▶ Recorded data
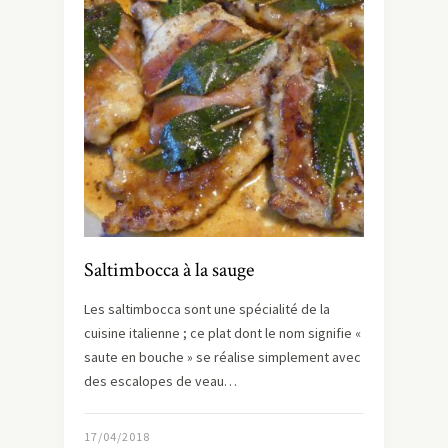
Saltimbocca à la sauge
Les saltimbocca sont une spécialité de la
cuisine italienne ; ce plat dont le nom signifie «
saute en bouche » se réalise simplement avec
des escalopes de veau…
17/04/2018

▶ Problem requirements
Please copy the text of the material above word for word, keeping its line breaks and leaving out the pictures.

▶ Result
Saltimbocca à la sauge
Les saltimbocca sont une spécialité de la
cuisine italienne ; ce plat dont le nom signifie «
saute en bouche » se réalise simplement avec
des escalopes de veau…
17/04/2018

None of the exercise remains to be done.